(Saved entries)
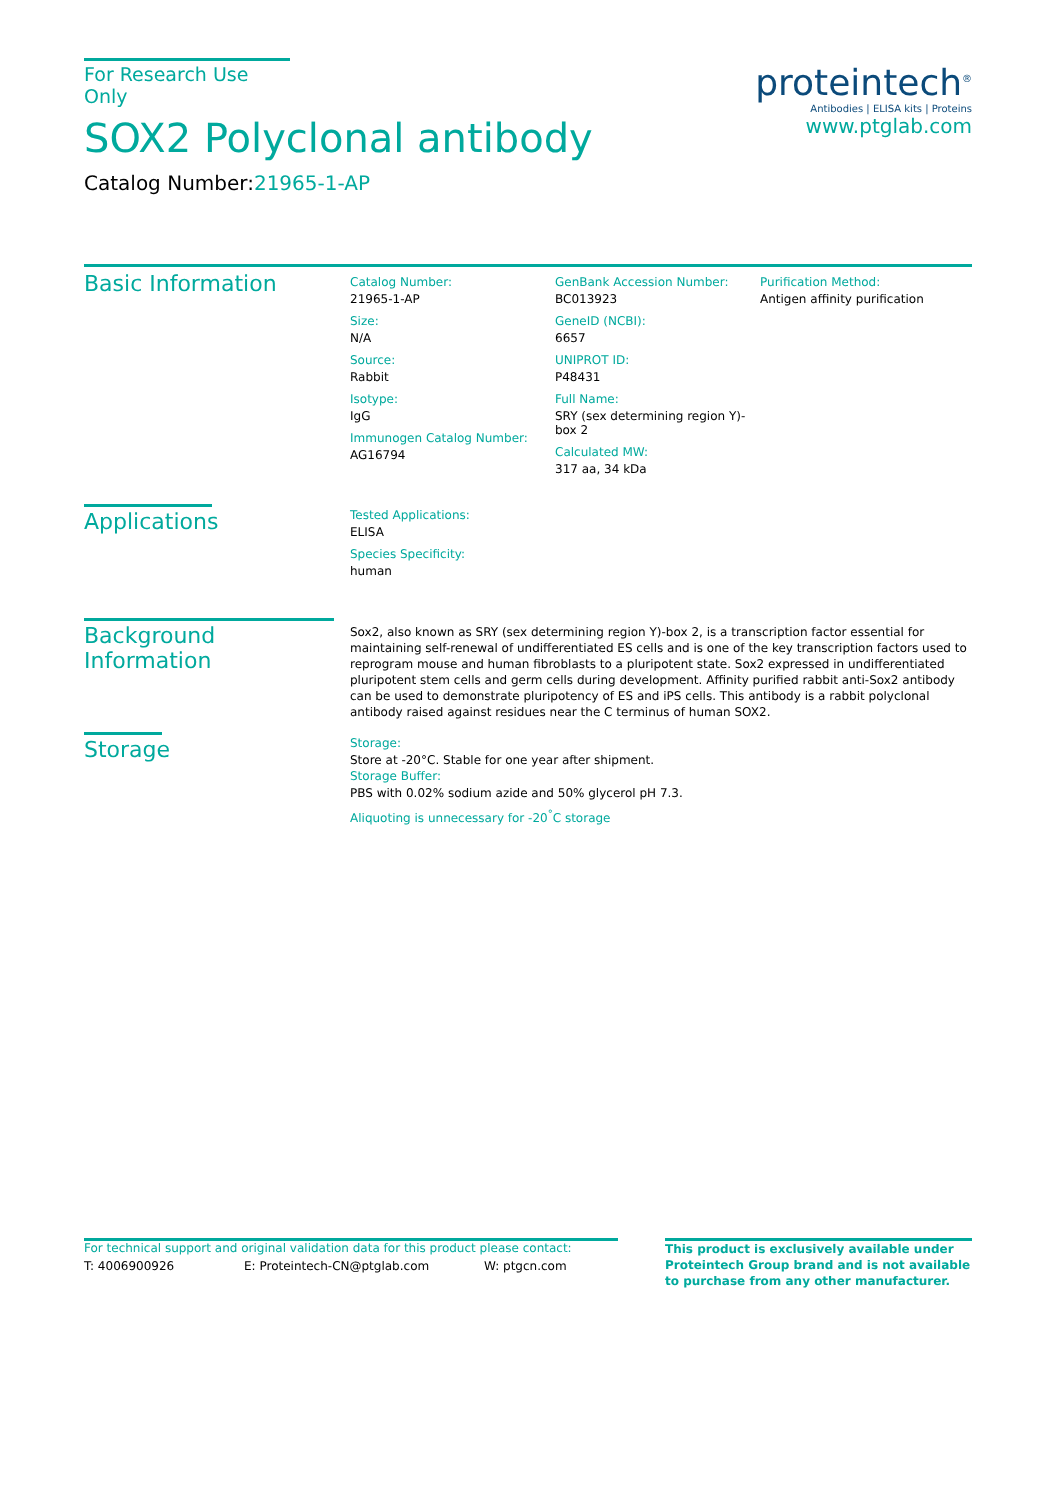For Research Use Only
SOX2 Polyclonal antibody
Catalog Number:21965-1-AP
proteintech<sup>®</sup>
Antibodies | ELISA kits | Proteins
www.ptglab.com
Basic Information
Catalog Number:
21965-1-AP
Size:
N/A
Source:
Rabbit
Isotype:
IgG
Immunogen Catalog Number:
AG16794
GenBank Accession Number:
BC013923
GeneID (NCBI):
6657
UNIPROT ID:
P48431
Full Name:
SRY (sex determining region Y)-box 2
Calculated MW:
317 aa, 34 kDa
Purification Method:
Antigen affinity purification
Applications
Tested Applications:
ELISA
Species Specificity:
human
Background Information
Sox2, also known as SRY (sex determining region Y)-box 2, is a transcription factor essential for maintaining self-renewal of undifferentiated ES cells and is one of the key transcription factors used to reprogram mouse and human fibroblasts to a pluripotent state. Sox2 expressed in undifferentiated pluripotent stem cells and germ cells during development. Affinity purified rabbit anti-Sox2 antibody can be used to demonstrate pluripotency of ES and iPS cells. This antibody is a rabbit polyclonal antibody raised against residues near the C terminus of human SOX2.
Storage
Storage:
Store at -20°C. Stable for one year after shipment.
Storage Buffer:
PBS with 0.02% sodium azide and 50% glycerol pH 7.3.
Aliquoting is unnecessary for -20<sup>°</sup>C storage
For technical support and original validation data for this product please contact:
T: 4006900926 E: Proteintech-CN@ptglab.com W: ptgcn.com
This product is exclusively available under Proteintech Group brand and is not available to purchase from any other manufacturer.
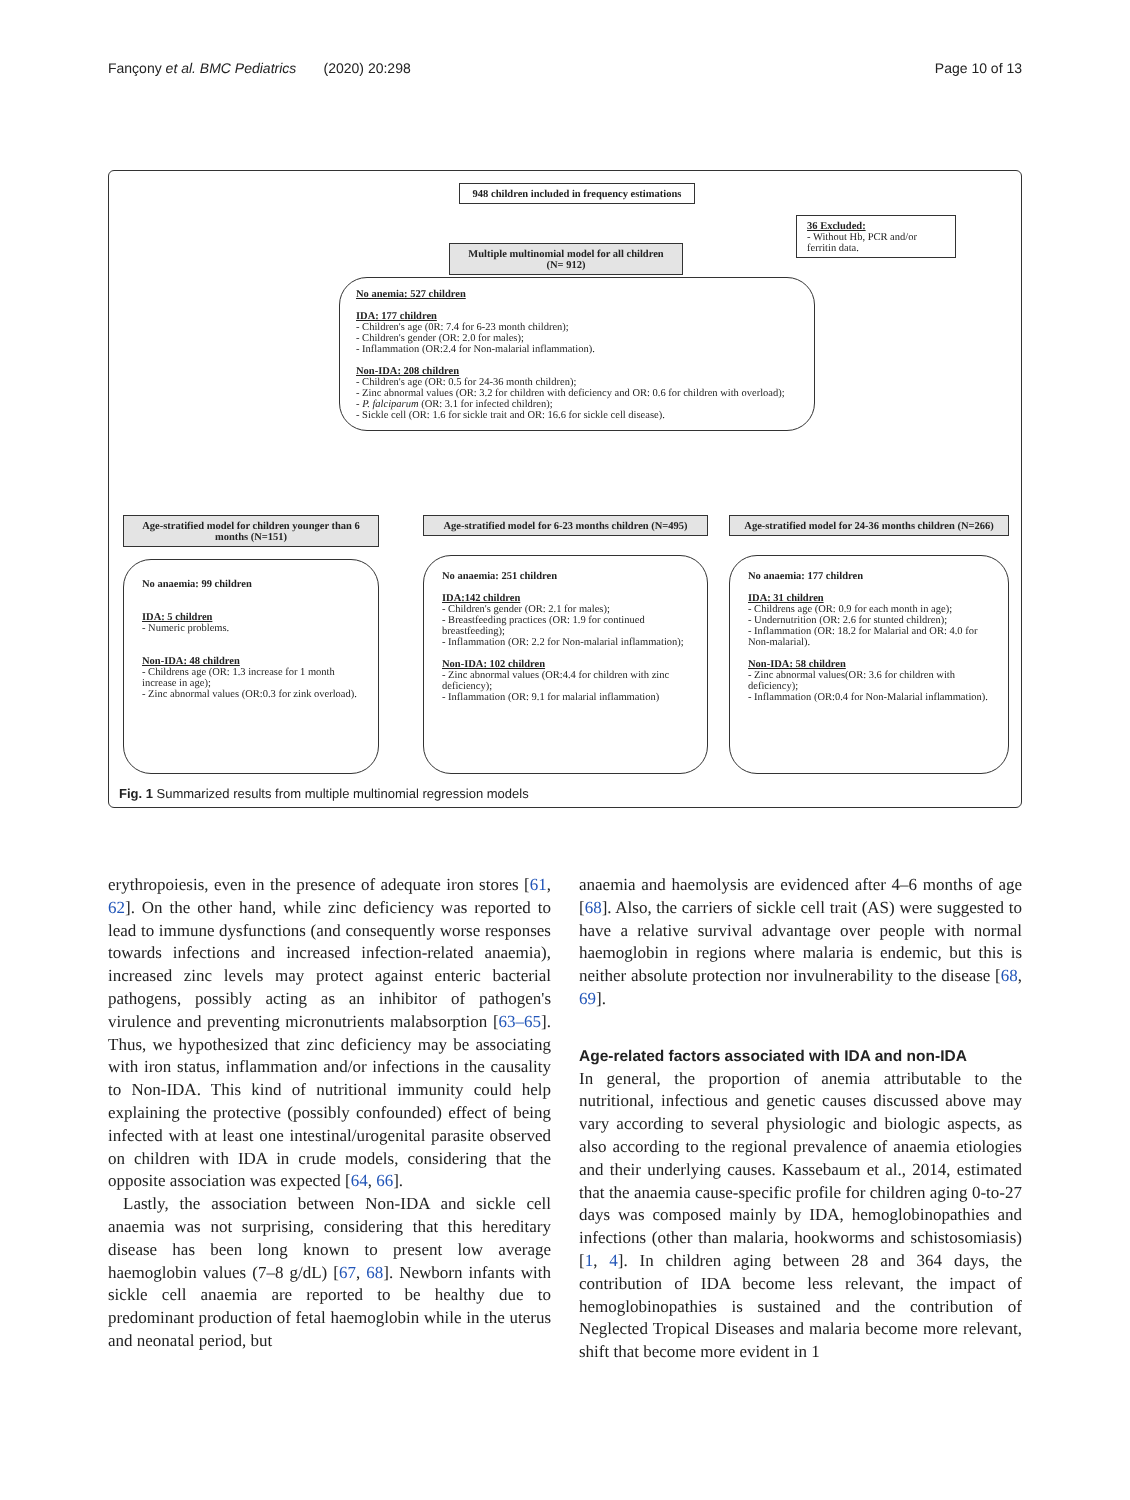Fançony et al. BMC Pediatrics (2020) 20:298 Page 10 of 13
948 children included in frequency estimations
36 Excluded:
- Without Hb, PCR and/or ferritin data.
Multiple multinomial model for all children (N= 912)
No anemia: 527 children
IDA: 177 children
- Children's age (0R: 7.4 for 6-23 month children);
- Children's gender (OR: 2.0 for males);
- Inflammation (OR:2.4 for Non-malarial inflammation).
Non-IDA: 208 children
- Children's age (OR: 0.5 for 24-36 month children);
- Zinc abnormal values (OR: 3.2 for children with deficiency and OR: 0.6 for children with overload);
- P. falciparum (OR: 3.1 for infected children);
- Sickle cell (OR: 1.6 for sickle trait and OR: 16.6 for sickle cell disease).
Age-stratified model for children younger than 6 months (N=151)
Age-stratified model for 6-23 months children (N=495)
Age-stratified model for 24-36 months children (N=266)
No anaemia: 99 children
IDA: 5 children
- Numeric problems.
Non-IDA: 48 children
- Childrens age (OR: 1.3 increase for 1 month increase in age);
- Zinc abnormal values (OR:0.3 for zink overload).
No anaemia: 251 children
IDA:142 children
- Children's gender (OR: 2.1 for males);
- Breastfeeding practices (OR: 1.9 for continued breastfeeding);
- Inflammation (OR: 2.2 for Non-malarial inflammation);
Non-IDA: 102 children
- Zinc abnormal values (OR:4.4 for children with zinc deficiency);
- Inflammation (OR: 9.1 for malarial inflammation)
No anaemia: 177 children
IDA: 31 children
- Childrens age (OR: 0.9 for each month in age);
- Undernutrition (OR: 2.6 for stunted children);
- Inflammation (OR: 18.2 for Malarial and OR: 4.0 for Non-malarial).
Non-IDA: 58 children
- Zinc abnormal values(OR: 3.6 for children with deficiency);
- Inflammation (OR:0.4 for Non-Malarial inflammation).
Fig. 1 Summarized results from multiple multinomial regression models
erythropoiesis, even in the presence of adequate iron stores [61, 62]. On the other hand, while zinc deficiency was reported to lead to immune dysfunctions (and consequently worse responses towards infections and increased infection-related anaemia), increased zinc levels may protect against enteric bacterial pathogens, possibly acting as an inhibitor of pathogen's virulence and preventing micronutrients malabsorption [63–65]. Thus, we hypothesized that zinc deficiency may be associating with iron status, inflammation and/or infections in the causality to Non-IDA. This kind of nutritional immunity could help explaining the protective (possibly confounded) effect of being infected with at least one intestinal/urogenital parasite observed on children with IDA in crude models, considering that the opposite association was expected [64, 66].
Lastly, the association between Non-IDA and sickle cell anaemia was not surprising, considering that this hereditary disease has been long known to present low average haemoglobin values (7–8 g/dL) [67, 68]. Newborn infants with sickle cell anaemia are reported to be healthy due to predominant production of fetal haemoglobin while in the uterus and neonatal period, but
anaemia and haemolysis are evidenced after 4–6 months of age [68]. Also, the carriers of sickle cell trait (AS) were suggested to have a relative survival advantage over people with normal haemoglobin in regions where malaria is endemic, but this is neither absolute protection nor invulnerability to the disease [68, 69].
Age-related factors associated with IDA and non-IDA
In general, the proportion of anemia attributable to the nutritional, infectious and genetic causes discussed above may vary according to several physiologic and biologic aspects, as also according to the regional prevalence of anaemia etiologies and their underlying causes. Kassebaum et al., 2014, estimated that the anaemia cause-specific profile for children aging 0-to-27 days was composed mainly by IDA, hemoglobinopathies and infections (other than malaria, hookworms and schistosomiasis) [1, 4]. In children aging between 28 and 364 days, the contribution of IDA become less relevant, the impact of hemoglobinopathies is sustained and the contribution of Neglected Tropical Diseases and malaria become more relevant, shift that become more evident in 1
==
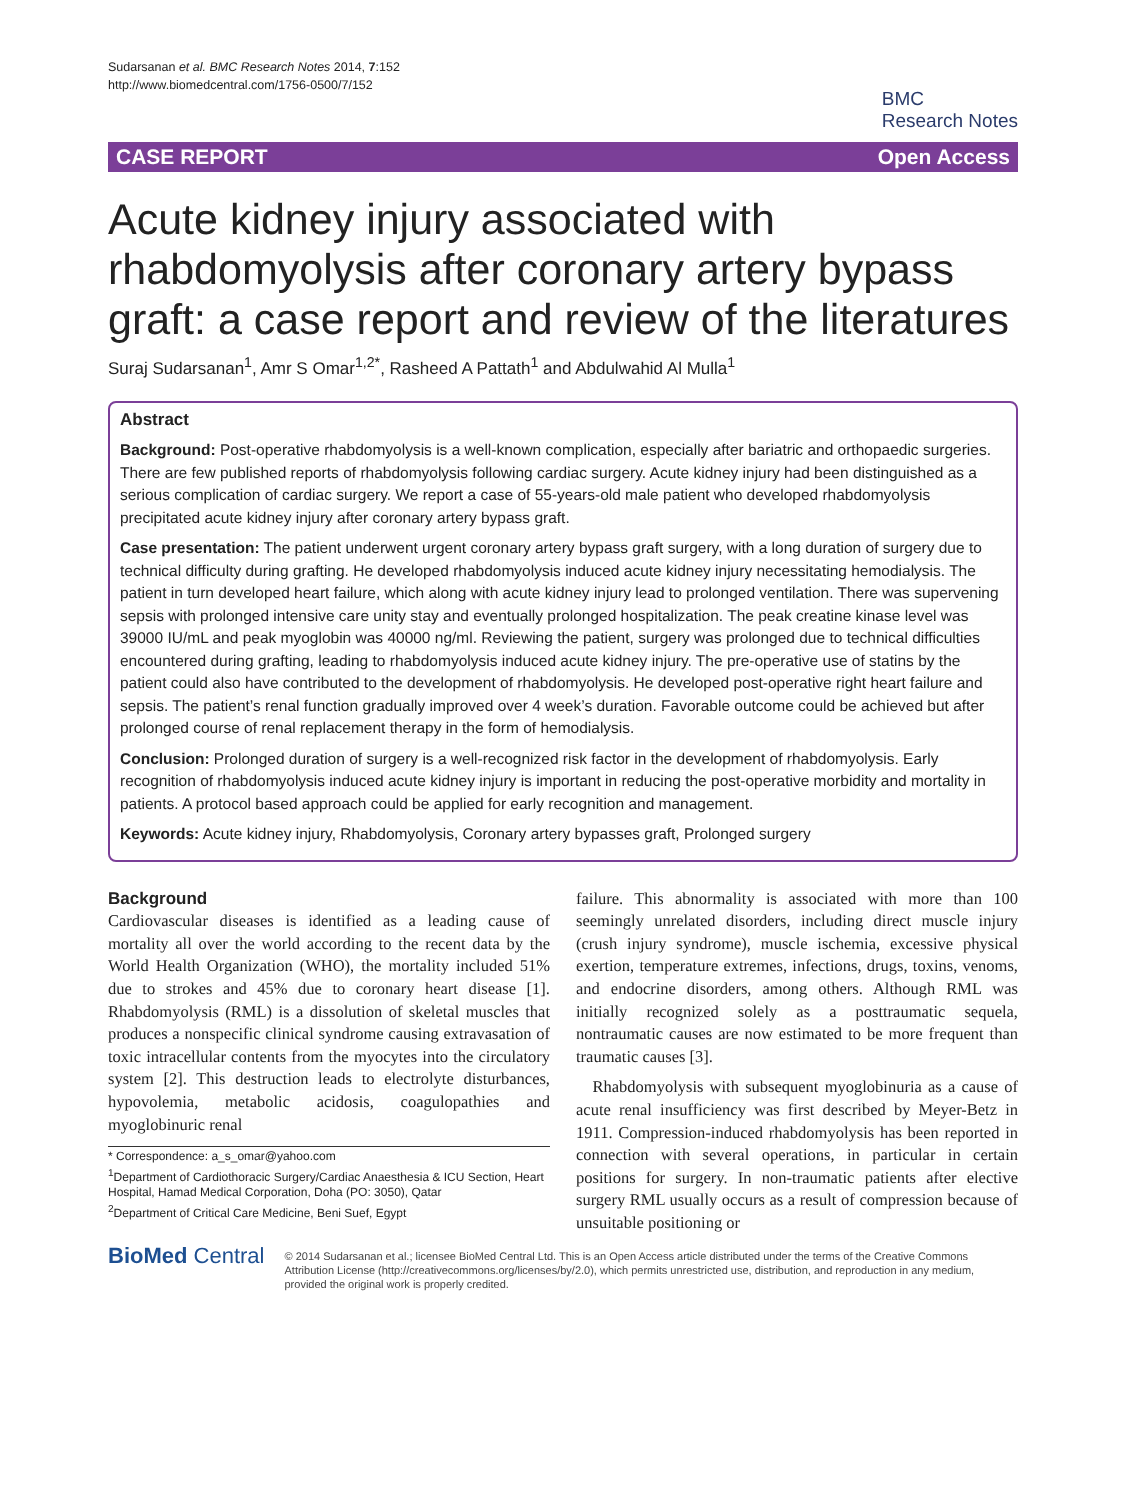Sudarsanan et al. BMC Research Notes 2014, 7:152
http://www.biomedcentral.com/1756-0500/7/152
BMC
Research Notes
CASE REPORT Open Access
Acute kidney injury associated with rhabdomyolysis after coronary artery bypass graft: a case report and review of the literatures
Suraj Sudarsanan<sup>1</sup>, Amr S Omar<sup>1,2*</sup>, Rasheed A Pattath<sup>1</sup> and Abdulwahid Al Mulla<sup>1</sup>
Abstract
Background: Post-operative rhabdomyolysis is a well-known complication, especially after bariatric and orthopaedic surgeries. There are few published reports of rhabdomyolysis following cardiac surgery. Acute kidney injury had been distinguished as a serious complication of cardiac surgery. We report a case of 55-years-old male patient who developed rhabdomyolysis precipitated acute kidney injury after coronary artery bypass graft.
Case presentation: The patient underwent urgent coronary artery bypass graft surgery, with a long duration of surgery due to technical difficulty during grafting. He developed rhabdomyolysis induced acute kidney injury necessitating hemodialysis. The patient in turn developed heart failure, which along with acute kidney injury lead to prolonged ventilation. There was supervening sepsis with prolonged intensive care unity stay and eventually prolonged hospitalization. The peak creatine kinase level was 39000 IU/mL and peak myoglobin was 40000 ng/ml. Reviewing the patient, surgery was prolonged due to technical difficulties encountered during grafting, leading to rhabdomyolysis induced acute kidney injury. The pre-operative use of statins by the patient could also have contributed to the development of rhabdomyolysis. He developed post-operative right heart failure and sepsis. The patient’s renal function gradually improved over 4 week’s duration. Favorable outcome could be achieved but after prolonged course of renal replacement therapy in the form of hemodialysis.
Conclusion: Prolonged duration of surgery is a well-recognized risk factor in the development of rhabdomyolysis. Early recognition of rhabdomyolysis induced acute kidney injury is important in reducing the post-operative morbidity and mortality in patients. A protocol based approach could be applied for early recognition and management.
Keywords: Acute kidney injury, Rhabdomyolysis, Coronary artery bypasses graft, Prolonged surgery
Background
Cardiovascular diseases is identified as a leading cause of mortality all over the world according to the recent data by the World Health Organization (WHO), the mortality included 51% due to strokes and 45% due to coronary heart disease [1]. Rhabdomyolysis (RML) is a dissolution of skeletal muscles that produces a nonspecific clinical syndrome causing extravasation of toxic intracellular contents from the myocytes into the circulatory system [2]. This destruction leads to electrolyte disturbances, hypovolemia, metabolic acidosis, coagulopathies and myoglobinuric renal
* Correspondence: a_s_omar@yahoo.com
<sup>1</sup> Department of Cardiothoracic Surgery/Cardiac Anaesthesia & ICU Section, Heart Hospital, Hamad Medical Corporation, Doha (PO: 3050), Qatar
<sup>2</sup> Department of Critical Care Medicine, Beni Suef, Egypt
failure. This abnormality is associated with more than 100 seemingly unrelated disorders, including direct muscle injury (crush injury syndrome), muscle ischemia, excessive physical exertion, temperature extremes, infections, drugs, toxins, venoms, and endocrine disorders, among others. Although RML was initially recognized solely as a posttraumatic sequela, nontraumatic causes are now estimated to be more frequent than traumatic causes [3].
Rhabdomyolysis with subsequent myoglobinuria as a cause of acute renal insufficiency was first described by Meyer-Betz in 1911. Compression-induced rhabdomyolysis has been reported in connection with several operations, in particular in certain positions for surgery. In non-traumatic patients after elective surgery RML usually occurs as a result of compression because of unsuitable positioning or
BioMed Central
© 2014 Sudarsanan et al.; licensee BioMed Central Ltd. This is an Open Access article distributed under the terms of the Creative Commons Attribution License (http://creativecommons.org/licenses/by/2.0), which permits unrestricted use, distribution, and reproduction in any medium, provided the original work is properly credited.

- Task goal: Copy out the lines above exactly, beginning at the one that contains "- Children's age (0R: 7.4" and ending at the one that contains "- P. falciparum".

- Written response:
- Children's age (0R: 7.4 for 6-23 month children);
- Children's gender (OR: 2.0 for males);
- Inflammation (OR:2.4 for Non-malarial inflammation).
Non-IDA: 208 children
- Children's age (OR: 0.5 for 24-36 month children);
- Zinc abnormal values (OR: 3.2 for children with deficiency and OR: 0.6 for children with overload);
- P. falciparum (OR: 3.1 for infected children);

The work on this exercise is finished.